What the task asks -
Echo the records word for word, beginning at their first line and stopping after the line that contains "le è portare", with both ends included.

Saved data entries -
+ + + + +

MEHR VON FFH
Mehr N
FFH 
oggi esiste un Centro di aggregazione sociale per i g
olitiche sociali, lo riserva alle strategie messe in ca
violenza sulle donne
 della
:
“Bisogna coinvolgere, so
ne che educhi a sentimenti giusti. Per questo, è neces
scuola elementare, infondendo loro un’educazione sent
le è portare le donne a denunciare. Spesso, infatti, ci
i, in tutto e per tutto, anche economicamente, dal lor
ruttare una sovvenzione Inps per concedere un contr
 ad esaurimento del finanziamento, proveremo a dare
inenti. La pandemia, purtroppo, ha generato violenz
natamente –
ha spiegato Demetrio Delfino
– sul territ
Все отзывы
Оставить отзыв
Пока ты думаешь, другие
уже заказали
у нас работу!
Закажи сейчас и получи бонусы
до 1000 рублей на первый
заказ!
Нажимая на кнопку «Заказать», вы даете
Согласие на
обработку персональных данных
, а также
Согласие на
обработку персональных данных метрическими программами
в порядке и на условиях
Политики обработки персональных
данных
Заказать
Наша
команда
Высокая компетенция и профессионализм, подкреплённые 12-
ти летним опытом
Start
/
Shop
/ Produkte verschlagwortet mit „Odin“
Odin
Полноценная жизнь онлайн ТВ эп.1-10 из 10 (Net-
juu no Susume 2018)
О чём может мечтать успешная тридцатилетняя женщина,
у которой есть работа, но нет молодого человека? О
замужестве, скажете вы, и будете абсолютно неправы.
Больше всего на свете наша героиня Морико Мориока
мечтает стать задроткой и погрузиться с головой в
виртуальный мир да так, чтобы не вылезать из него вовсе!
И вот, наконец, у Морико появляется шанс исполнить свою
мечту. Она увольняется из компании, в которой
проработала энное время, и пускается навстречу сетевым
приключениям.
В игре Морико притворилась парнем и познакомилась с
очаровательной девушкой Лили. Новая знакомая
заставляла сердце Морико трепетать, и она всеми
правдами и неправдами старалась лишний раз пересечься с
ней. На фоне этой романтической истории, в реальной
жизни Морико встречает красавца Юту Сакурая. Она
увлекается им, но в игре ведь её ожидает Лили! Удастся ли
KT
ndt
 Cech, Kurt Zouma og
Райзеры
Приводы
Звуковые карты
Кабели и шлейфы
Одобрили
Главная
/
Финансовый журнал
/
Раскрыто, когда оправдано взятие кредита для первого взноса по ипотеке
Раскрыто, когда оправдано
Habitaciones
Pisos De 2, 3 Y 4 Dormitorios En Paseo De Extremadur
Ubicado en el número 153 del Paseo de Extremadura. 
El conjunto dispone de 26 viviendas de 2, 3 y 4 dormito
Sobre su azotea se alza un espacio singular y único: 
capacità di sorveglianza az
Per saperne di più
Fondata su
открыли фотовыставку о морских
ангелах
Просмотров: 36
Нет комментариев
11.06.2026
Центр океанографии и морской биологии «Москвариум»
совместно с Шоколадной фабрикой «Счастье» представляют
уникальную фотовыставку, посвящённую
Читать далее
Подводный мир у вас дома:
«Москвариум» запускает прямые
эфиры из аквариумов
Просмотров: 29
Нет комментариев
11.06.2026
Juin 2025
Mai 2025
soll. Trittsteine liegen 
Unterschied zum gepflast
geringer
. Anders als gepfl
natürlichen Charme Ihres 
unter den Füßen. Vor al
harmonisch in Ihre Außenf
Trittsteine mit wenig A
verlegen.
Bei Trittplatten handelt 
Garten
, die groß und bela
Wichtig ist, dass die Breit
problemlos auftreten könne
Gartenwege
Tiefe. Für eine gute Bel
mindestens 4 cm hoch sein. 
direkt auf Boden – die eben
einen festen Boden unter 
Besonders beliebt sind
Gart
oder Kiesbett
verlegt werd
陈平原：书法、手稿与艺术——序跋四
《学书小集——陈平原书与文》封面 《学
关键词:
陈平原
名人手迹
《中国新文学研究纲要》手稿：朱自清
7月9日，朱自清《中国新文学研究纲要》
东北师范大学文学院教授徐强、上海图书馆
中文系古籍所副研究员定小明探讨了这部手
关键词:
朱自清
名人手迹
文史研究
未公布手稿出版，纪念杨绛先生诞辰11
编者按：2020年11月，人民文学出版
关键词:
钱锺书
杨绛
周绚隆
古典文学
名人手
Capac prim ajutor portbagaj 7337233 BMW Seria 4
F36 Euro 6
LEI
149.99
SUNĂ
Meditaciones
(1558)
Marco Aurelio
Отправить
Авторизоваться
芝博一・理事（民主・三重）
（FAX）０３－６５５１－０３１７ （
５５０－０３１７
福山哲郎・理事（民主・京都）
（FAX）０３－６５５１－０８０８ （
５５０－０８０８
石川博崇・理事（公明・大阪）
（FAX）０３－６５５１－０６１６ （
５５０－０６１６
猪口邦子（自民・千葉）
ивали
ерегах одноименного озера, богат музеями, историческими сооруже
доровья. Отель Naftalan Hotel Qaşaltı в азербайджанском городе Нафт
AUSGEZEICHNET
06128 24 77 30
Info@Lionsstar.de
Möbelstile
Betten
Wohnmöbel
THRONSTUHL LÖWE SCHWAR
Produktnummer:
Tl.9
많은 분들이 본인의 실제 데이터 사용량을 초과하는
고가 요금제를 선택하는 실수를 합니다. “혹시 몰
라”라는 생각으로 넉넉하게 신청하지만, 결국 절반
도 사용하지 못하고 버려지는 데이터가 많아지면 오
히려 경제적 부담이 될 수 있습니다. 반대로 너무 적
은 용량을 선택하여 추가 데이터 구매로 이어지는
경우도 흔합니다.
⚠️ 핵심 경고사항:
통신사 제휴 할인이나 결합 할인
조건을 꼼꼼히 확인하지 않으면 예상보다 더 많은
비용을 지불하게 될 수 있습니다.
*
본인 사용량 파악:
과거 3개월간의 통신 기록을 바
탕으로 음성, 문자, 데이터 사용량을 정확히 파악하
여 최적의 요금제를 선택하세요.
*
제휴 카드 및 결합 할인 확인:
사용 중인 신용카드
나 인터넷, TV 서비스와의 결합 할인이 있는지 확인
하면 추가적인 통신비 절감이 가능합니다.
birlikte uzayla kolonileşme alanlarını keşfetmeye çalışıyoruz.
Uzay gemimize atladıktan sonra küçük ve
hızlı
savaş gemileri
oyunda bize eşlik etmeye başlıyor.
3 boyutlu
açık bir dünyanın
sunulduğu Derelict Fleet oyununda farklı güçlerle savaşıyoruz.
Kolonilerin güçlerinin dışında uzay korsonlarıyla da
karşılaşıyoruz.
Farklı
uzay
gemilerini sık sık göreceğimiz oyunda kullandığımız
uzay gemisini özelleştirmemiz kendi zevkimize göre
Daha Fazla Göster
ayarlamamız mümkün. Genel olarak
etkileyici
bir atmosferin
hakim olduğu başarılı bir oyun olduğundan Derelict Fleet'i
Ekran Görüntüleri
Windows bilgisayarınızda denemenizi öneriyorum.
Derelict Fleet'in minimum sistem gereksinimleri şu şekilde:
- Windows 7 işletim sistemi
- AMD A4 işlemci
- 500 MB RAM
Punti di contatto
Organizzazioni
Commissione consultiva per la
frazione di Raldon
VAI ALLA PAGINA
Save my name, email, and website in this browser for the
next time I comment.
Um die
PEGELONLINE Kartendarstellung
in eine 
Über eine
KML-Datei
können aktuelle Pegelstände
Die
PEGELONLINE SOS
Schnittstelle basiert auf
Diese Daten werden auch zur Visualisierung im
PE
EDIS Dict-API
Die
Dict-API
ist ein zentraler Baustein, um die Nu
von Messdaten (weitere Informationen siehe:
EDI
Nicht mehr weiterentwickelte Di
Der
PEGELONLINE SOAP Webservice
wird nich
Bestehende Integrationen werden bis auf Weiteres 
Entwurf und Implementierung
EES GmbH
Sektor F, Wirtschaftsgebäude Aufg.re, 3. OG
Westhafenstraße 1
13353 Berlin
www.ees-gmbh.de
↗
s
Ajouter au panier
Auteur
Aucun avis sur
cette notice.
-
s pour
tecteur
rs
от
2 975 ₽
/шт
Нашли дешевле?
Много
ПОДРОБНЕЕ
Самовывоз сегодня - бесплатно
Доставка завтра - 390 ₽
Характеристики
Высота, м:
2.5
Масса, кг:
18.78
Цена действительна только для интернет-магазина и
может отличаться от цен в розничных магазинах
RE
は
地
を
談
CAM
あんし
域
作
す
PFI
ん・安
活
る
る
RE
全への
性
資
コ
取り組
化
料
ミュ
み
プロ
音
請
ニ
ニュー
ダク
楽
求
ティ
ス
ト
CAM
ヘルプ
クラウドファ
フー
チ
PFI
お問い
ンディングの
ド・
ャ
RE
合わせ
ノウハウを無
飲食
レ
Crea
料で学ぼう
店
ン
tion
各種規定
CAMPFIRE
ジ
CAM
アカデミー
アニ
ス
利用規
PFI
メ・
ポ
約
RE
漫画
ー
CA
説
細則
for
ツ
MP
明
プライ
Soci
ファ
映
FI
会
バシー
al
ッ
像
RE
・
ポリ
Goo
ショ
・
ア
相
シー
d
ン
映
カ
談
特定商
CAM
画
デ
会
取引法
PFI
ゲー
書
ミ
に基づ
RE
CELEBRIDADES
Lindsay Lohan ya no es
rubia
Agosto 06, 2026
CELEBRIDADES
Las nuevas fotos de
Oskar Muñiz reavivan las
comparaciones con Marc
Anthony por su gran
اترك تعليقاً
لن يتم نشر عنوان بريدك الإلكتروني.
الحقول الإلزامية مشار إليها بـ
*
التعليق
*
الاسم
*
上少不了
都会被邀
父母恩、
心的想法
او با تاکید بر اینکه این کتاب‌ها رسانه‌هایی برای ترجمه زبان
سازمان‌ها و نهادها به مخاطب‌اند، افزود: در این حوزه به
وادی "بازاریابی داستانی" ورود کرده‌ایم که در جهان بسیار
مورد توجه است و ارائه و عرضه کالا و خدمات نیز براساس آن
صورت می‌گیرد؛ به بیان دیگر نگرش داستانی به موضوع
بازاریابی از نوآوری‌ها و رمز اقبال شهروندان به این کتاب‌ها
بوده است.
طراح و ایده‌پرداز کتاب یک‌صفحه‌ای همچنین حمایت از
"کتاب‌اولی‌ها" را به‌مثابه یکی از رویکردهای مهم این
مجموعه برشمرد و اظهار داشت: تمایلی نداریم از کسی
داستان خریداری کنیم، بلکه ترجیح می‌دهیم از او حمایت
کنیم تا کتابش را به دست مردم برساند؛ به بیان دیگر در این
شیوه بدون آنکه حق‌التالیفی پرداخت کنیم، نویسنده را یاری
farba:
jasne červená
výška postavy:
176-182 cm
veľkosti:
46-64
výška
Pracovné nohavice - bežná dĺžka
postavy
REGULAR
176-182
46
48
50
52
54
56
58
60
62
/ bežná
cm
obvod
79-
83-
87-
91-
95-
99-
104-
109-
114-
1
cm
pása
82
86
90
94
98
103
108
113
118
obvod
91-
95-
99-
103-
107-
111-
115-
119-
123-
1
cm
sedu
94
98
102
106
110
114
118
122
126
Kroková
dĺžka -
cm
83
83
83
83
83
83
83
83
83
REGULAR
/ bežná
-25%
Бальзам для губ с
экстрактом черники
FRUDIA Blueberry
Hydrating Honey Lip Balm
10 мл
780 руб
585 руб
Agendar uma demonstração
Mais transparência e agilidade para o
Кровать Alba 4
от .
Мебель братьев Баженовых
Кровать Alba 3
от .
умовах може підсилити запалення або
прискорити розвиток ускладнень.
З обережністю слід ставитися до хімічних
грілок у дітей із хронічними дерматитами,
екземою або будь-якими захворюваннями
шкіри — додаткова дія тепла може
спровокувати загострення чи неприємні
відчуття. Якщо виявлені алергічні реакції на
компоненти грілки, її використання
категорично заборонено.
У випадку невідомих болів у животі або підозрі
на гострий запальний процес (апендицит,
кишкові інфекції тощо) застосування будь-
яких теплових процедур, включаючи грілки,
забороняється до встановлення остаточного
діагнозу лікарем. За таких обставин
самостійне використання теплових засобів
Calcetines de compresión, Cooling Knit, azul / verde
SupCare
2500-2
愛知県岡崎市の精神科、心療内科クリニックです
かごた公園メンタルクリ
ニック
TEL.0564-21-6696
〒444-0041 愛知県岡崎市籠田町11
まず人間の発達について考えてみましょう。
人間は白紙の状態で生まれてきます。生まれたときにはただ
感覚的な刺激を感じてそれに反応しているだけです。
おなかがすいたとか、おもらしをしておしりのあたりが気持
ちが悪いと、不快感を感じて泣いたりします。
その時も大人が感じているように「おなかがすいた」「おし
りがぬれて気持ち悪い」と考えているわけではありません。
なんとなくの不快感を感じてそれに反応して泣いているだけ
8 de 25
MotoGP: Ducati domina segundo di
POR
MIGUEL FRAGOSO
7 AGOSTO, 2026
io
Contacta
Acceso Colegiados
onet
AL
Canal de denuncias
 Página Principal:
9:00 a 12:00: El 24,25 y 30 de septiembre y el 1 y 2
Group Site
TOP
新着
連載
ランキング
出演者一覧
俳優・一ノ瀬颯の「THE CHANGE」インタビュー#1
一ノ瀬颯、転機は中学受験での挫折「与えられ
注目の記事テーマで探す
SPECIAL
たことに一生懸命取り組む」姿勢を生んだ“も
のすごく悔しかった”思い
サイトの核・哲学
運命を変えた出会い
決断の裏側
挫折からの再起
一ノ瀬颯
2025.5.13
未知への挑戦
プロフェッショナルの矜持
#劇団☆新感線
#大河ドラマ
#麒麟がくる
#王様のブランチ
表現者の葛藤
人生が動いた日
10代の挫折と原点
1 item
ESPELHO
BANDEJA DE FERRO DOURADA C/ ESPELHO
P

+ + + + +

Task output -
MEHR VON FFH
Mehr N
FFH 
oggi esiste un Centro di aggregazione sociale per i g
olitiche sociali, lo riserva alle strategie messe in ca
violenza sulle donne
 della
:
“Bisogna coinvolgere, so
ne che educhi a sentimenti giusti. Per questo, è neces
scuola elementare, infondendo loro un’educazione sent
le è portare le donne a denunciare. Spesso, infatti, ci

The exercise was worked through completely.